#### Assigned task:
Without including any picture, transcribe the entries below word for word.

Stored dataset items:
+---+

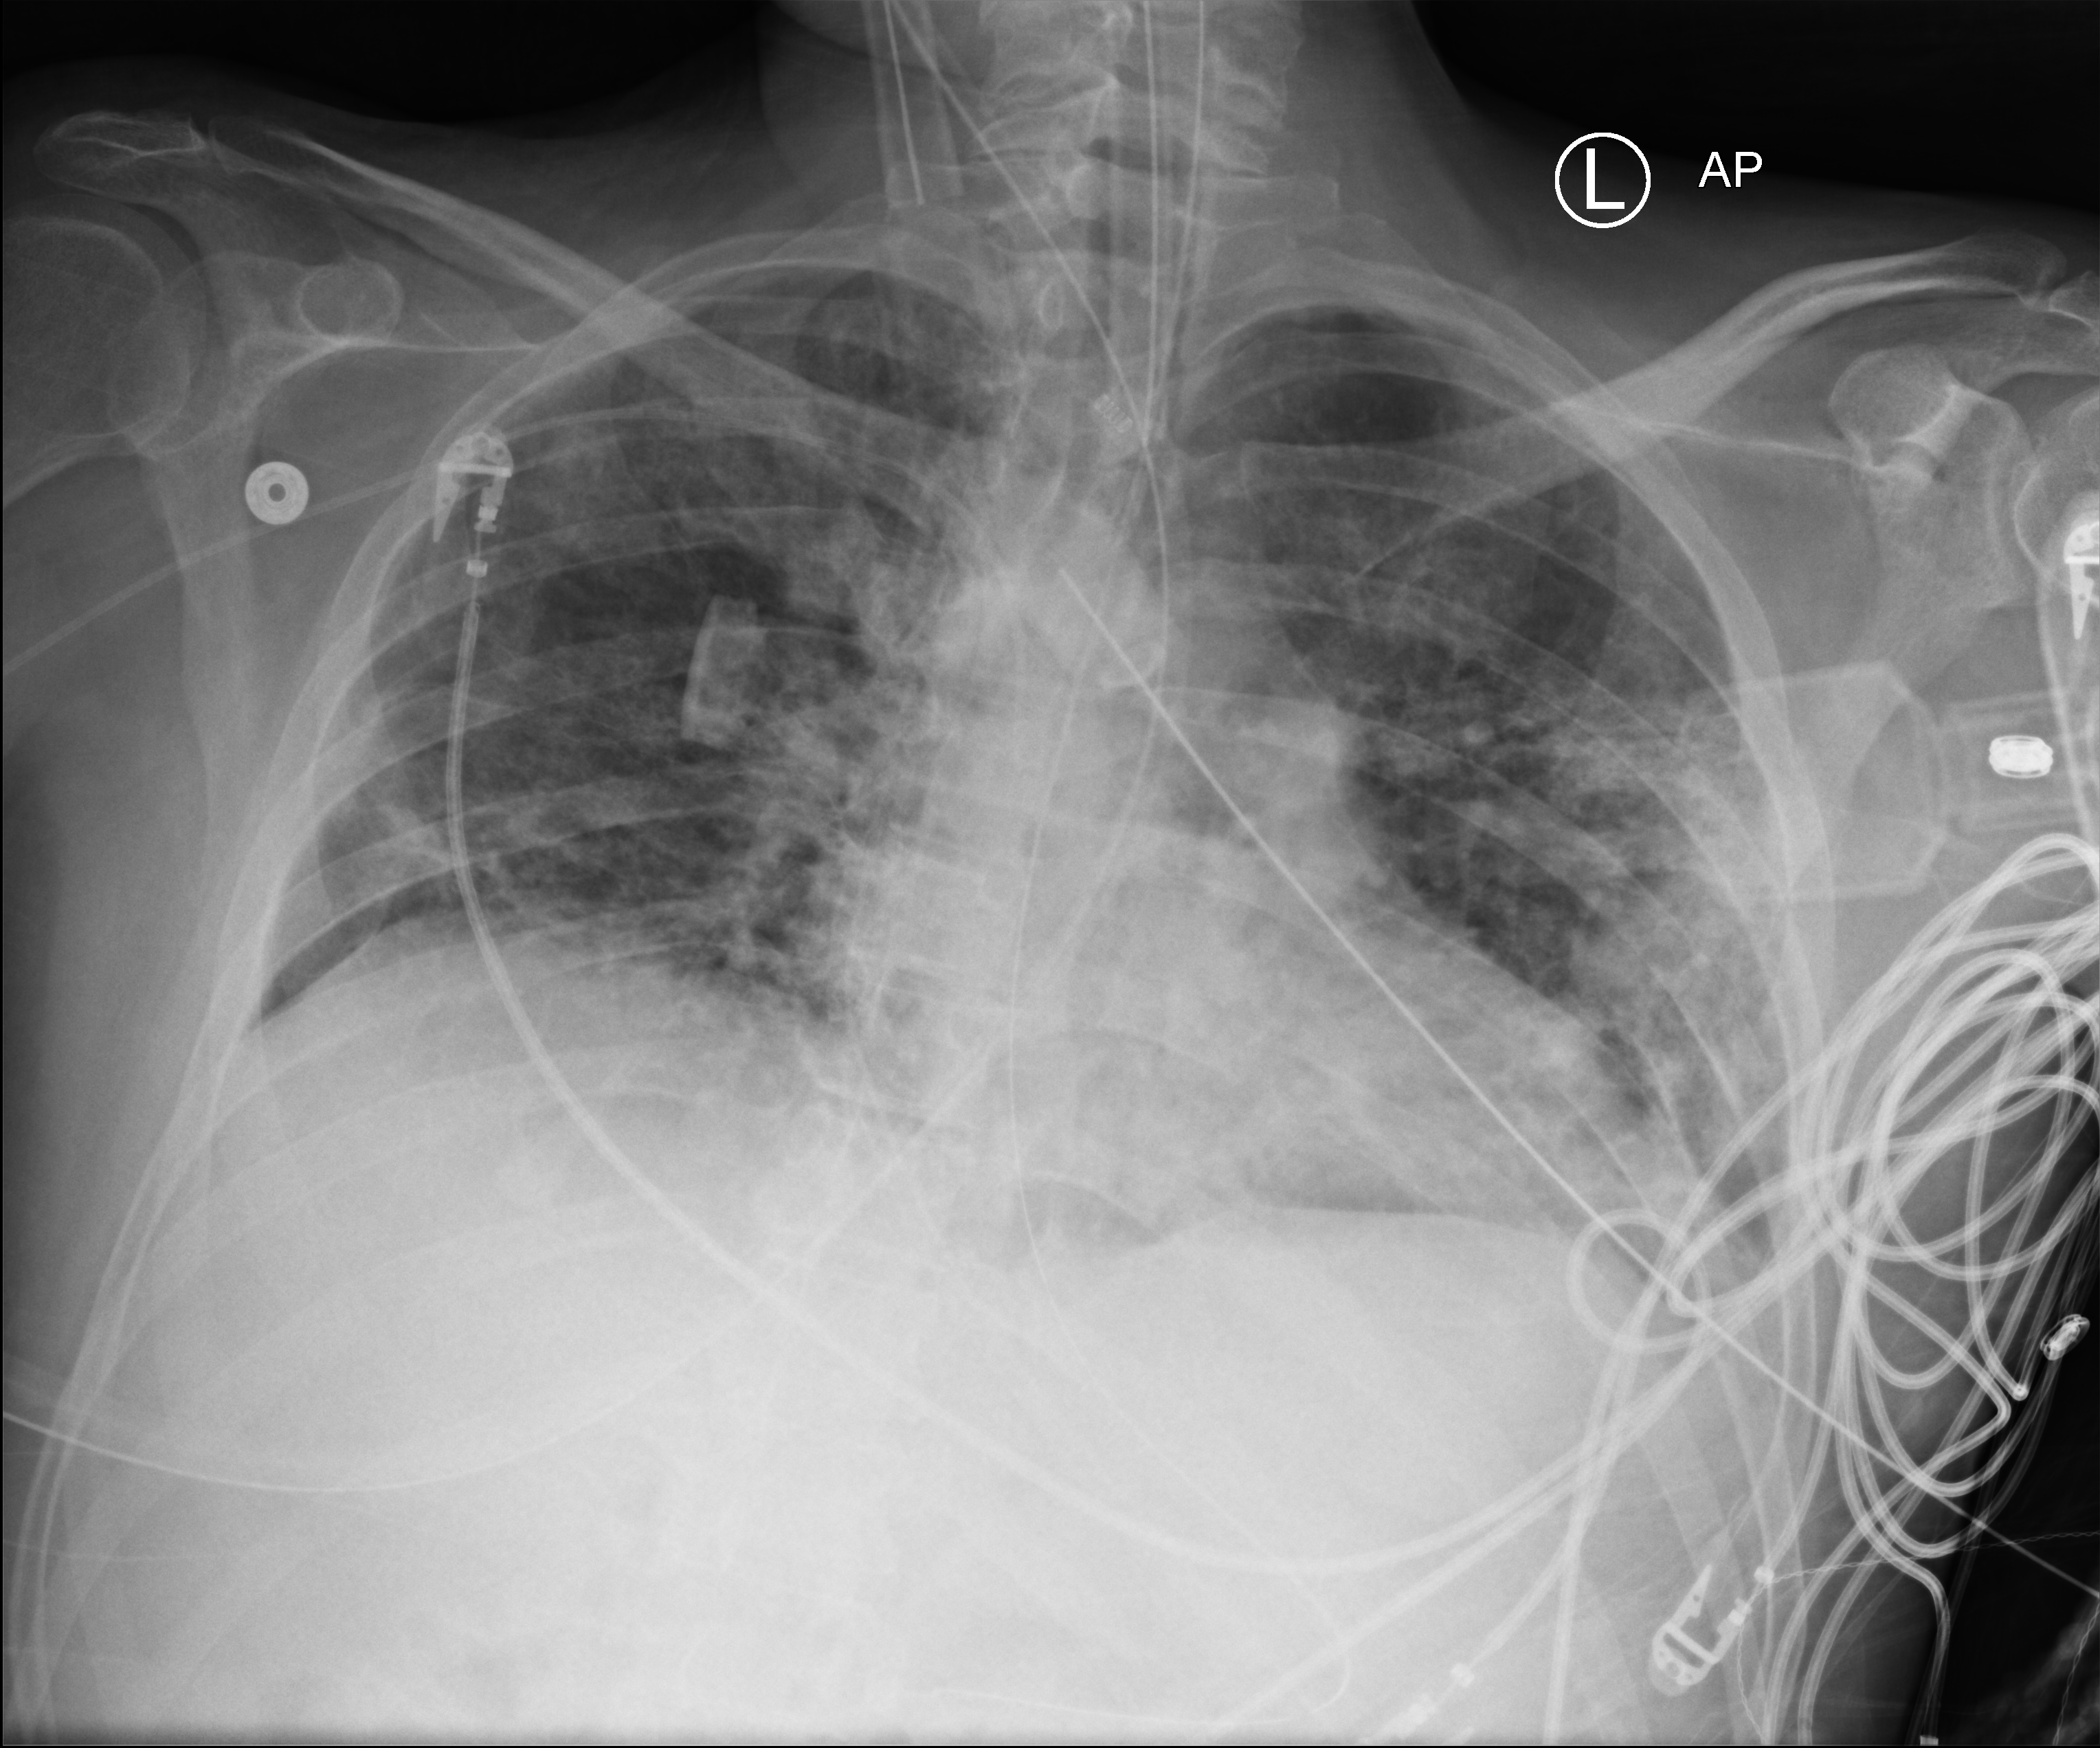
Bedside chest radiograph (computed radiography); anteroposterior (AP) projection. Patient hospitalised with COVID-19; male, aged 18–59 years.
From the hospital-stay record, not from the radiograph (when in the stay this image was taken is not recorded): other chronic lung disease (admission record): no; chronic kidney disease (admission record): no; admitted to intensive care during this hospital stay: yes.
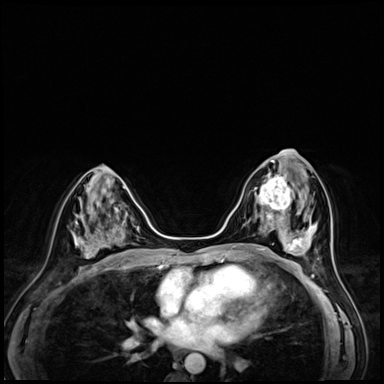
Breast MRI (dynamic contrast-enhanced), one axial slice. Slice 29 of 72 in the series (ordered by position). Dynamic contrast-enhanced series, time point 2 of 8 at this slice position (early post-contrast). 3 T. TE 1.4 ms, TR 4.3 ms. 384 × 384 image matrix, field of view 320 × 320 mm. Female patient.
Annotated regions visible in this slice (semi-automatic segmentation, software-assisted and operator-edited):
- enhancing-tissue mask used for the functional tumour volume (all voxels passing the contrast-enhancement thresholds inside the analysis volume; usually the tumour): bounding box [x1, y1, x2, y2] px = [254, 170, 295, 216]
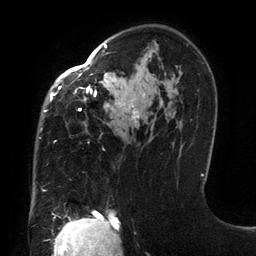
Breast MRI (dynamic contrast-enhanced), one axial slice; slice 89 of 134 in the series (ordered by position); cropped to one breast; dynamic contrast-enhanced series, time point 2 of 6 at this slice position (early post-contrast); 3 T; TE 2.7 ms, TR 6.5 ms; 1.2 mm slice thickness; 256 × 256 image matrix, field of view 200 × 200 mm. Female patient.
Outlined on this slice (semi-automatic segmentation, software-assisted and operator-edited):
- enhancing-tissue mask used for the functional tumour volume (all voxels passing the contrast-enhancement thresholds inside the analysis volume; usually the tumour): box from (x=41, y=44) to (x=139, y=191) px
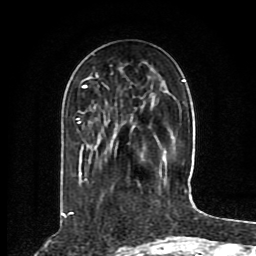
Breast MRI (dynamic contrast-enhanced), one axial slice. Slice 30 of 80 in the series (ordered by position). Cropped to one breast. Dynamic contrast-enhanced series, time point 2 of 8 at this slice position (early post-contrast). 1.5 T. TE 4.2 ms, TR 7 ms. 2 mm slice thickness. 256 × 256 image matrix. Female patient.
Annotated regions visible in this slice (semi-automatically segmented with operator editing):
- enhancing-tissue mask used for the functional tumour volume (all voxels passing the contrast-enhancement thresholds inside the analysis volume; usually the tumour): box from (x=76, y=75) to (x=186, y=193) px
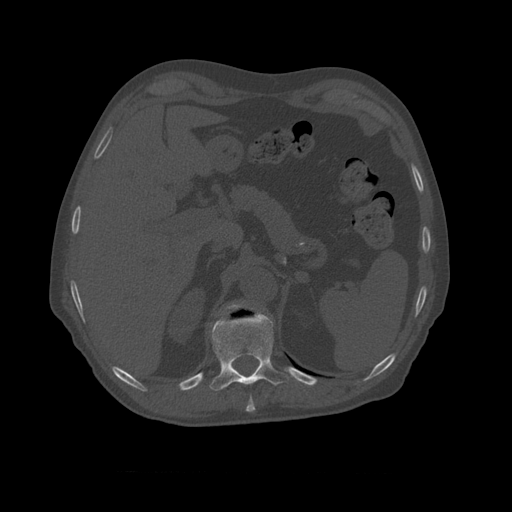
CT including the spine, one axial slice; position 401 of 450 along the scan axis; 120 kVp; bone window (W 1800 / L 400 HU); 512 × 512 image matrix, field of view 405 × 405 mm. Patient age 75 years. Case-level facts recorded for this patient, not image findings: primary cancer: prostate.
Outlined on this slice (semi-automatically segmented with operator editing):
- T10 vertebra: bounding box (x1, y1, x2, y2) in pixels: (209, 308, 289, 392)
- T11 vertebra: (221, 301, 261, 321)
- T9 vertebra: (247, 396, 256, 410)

+---+

#### Answer for this exercise:
Bedside chest radiograph (computed radiography); anteroposterior (AP) projection. Patient hospitalised with COVID-19; male, aged 18–59 years.
From the hospital-stay record, not from the radiograph (when in the stay this image was taken is not recorded): other chronic lung disease (admission record): no; chronic kidney disease (admission record): no; admitted to intensive care during this hospital stay: yes.
Breast MRI (dynamic contrast-enhanced), one axial slice. Slice 29 of 72 in the series (ordered by position). Dynamic contrast-enhanced series, time point 2 of 8 at this slice position (early post-contrast). 3 T. TE 1.4 ms, TR 4.3 ms. 384 × 384 image matrix, field of view 320 × 320 mm. Female patient.
Annotated regions visible in this slice (semi-automatic segmentation, software-assisted and operator-edited):
- enhancing-tissue mask used for the functional tumour volume (all voxels passing the contrast-enhancement thresholds inside the analysis volume; usually the tumour): bounding box [x1, y1, x2, y2] px = [254, 170, 295, 216]
Breast MRI (dynamic contrast-enhanced), one axial slice; slice 89 of 134 in the series (ordered by position); cropped to one breast; dynamic contrast-enhanced series, time point 2 of 6 at this slice position (early post-contrast); 3 T; TE 2.7 ms, TR 6.5 ms; 1.2 mm slice thickness; 256 × 256 image matrix, field of view 200 × 200 mm. Female patient.
Outlined on this slice (semi-automatic segmentation, software-assisted and operator-edited):
- enhancing-tissue mask used for the functional tumour volume (all voxels passing the contrast-enhancement thresholds inside the analysis volume; usually the tumour): box from (x=41, y=44) to (x=139, y=191) px
Breast MRI (dynamic contrast-enhanced), one axial slice. Slice 30 of 80 in the series (ordered by position). Cropped to one breast. Dynamic contrast-enhanced series, time point 2 of 8 at this slice position (early post-contrast). 1.5 T. TE 4.2 ms, TR 7 ms. 2 mm slice thickness. 256 × 256 image matrix. Female patient.
Annotated regions visible in this slice (semi-automatically segmented with operator editing):
- enhancing-tissue mask used for the functional tumour volume (all voxels passing the contrast-enhancement thresholds inside the analysis volume; usually the tumour): box from (x=76, y=75) to (x=186, y=193) px
CT including the spine, one axial slice; position 401 of 450 along the scan axis; 120 kVp; bone window (W 1800 / L 400 HU); 512 × 512 image matrix, field of view 405 × 405 mm. Patient age 75 years. Case-level facts recorded for this patient, not image findings: primary cancer: prostate.
Outlined on this slice (semi-automatically segmented with operator editing):
- T10 vertebra: bounding box (x1, y1, x2, y2) in pixels: (209, 308, 289, 392)
- T11 vertebra: (221, 301, 261, 321)
- T9 vertebra: (247, 396, 256, 410)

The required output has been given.